BEGIN RECORD SET

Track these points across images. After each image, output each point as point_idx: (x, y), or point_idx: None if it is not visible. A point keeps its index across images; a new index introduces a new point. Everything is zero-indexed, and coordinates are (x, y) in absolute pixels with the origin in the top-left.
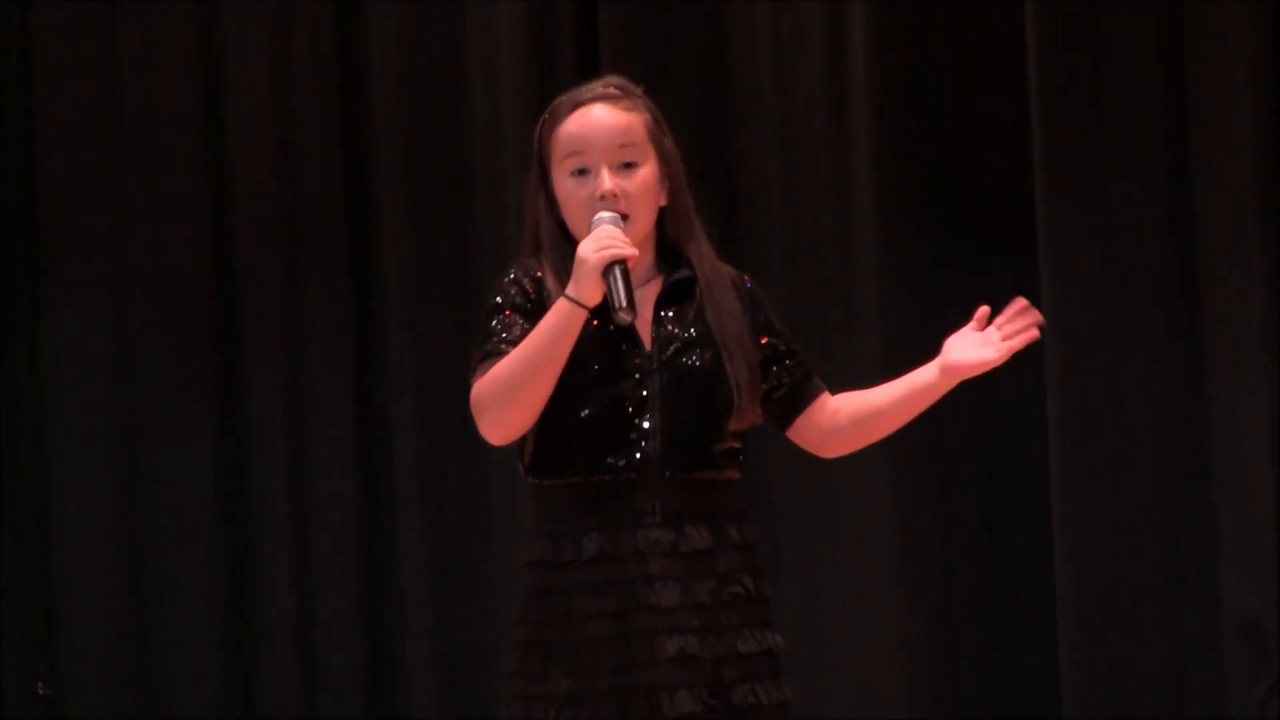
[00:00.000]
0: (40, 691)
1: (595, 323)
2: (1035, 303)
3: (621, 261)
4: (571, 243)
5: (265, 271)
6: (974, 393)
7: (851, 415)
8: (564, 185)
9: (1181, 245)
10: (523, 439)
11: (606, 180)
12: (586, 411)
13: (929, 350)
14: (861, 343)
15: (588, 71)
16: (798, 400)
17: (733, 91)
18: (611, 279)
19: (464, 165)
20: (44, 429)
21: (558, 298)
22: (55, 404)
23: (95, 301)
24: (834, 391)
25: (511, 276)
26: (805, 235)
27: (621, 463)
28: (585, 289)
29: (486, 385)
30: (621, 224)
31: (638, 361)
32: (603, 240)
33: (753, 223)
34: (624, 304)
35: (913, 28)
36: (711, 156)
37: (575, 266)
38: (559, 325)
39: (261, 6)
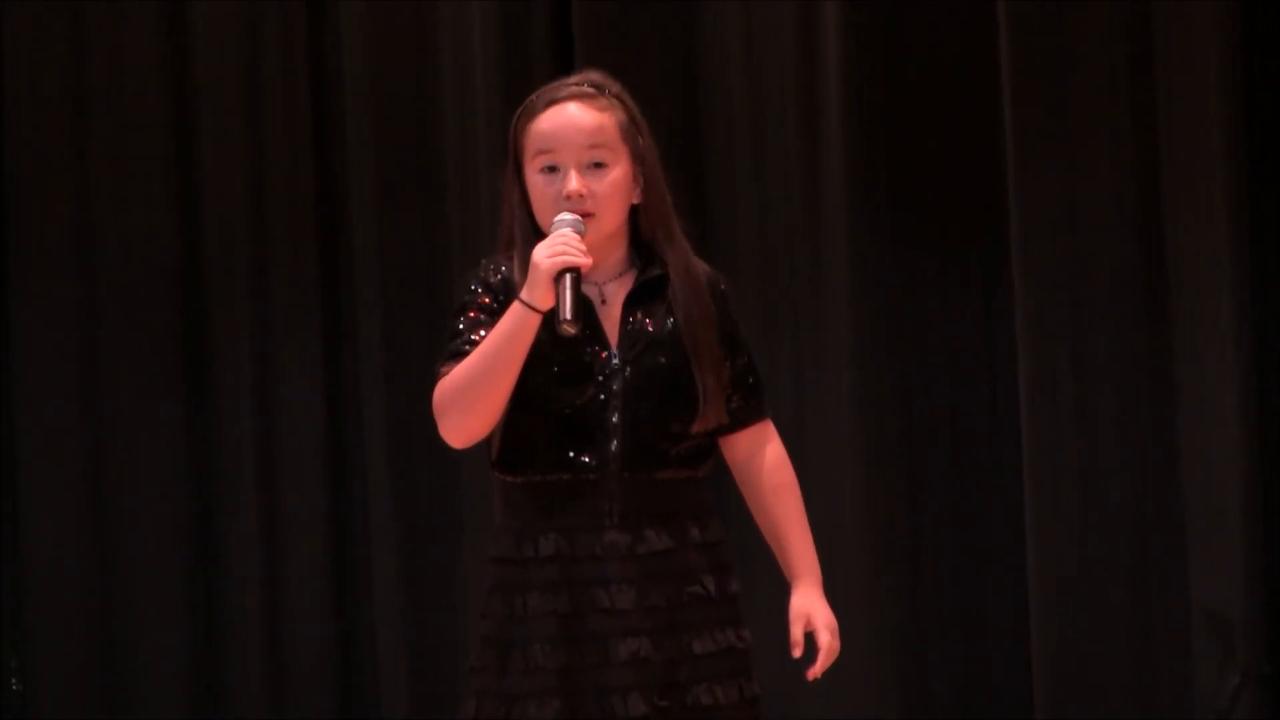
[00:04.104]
0: (14, 686)
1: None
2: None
3: (574, 270)
4: (542, 238)
5: (235, 267)
6: (946, 387)
7: (750, 490)
8: (534, 182)
9: (1151, 240)
10: (489, 435)
11: (573, 180)
12: (550, 410)
13: (898, 345)
14: (831, 337)
15: (561, 68)
16: (740, 420)
17: (705, 89)
18: (560, 287)
19: (435, 161)
20: (12, 424)
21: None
22: (23, 399)
23: (63, 297)
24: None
25: (478, 276)
26: (776, 231)
27: (581, 462)
28: (538, 293)
29: (446, 389)
30: (583, 228)
31: (603, 360)
32: (557, 246)
33: (723, 219)
34: (568, 316)
35: (885, 25)
36: (684, 154)
37: (529, 270)
38: (513, 329)
39: (233, 1)
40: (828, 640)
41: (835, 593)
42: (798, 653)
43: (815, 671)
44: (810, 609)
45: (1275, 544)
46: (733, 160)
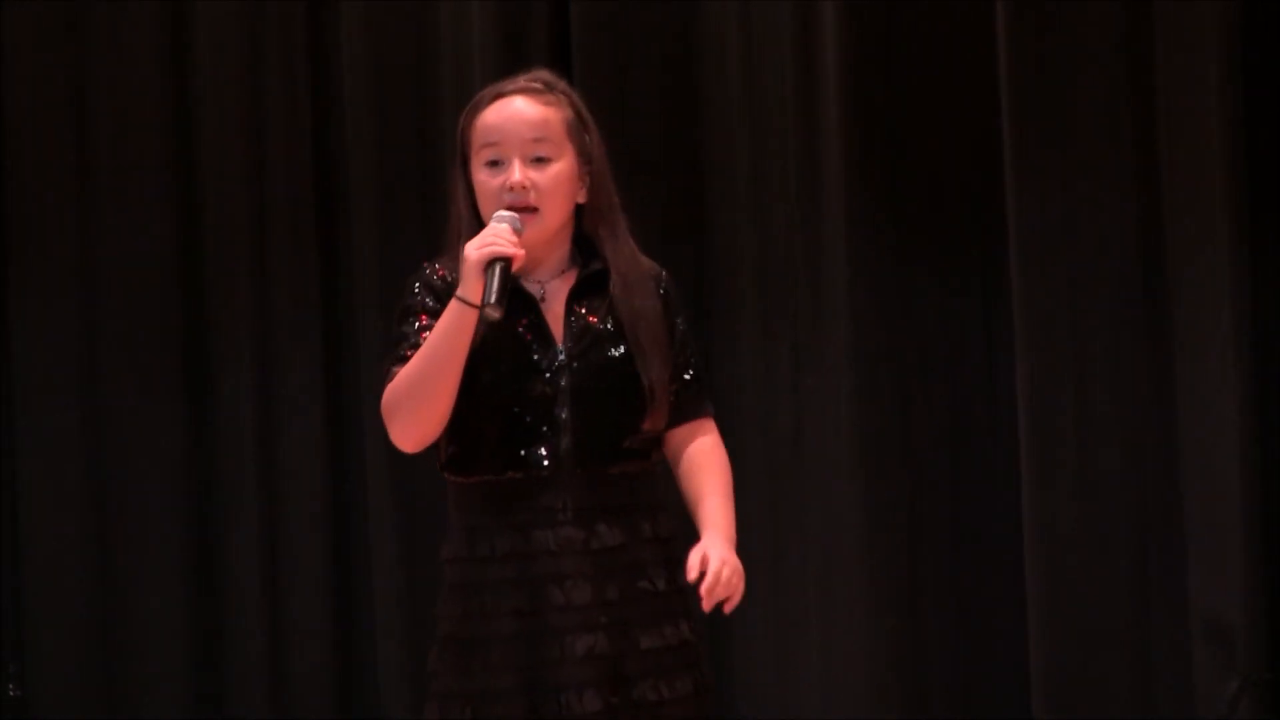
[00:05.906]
0: (10, 693)
1: (506, 320)
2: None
3: (504, 260)
4: None
5: (235, 268)
6: (945, 392)
7: (682, 472)
8: (479, 177)
9: (1151, 246)
10: (437, 438)
11: (516, 172)
12: (498, 409)
13: (896, 346)
14: (830, 338)
15: (560, 69)
16: (679, 416)
17: (703, 88)
18: (489, 275)
19: (434, 162)
20: (12, 426)
21: None
22: (23, 400)
23: (63, 298)
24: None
25: (421, 278)
26: (775, 233)
27: (533, 460)
28: (469, 287)
29: (392, 393)
30: (520, 225)
31: (550, 356)
32: (487, 238)
33: (722, 221)
34: (491, 299)
35: (883, 27)
36: (681, 155)
37: (461, 265)
38: (452, 326)
39: (233, 2)
40: (718, 568)
41: (834, 596)
42: (693, 577)
43: (706, 603)
44: (708, 548)
45: (1275, 549)
46: (731, 162)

END RECORD SET

# [WORK TASK]
Copy each entry exactly as written. Images should not appear in the copy.

# [TASK RESPONSE]
Track these points across images. After each image, output each point as point_idx: (x, y), or point_idx: None if it is not visible. A point keeps its index across images; a new index introduces a new point. Everything is zero-indexed, and coordinates are (x, y) in absolute pixels with the origin in the top-left.
[00:00.000]
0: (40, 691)
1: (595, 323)
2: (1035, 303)
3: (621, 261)
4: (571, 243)
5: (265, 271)
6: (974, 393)
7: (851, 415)
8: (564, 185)
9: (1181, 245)
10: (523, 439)
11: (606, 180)
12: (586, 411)
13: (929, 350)
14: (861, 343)
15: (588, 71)
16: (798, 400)
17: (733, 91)
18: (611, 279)
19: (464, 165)
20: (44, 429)
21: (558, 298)
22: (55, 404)
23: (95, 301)
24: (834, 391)
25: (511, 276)
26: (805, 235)
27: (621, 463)
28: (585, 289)
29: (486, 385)
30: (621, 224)
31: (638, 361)
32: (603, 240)
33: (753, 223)
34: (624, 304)
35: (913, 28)
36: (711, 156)
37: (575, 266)
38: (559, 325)
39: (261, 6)
[00:04.104]
0: (14, 686)
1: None
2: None
3: (574, 270)
4: (542, 238)
5: (235, 267)
6: (946, 387)
7: (750, 490)
8: (534, 182)
9: (1151, 240)
10: (489, 435)
11: (573, 180)
12: (550, 410)
13: (898, 345)
14: (831, 337)
15: (561, 68)
16: (740, 420)
17: (705, 89)
18: (560, 287)
19: (435, 161)
20: (12, 424)
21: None
22: (23, 399)
23: (63, 297)
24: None
25: (478, 276)
26: (776, 231)
27: (581, 462)
28: (538, 293)
29: (446, 389)
30: (583, 228)
31: (603, 360)
32: (557, 246)
33: (723, 219)
34: (568, 316)
35: (885, 25)
36: (684, 154)
37: (529, 270)
38: (513, 329)
39: (233, 1)
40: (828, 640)
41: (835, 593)
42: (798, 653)
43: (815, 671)
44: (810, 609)
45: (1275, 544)
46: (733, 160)
[00:05.906]
0: (10, 693)
1: (506, 320)
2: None
3: (504, 260)
4: None
5: (235, 268)
6: (945, 392)
7: (682, 472)
8: (479, 177)
9: (1151, 246)
10: (437, 438)
11: (516, 172)
12: (498, 409)
13: (896, 346)
14: (830, 338)
15: (560, 69)
16: (679, 416)
17: (703, 88)
18: (489, 275)
19: (434, 162)
20: (12, 426)
21: None
22: (23, 400)
23: (63, 298)
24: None
25: (421, 278)
26: (775, 233)
27: (533, 460)
28: (469, 287)
29: (392, 393)
30: (520, 225)
31: (550, 356)
32: (487, 238)
33: (722, 221)
34: (491, 299)
35: (883, 27)
36: (681, 155)
37: (461, 265)
38: (452, 326)
39: (233, 2)
40: (718, 568)
41: (834, 596)
42: (693, 577)
43: (706, 603)
44: (708, 548)
45: (1275, 549)
46: (731, 162)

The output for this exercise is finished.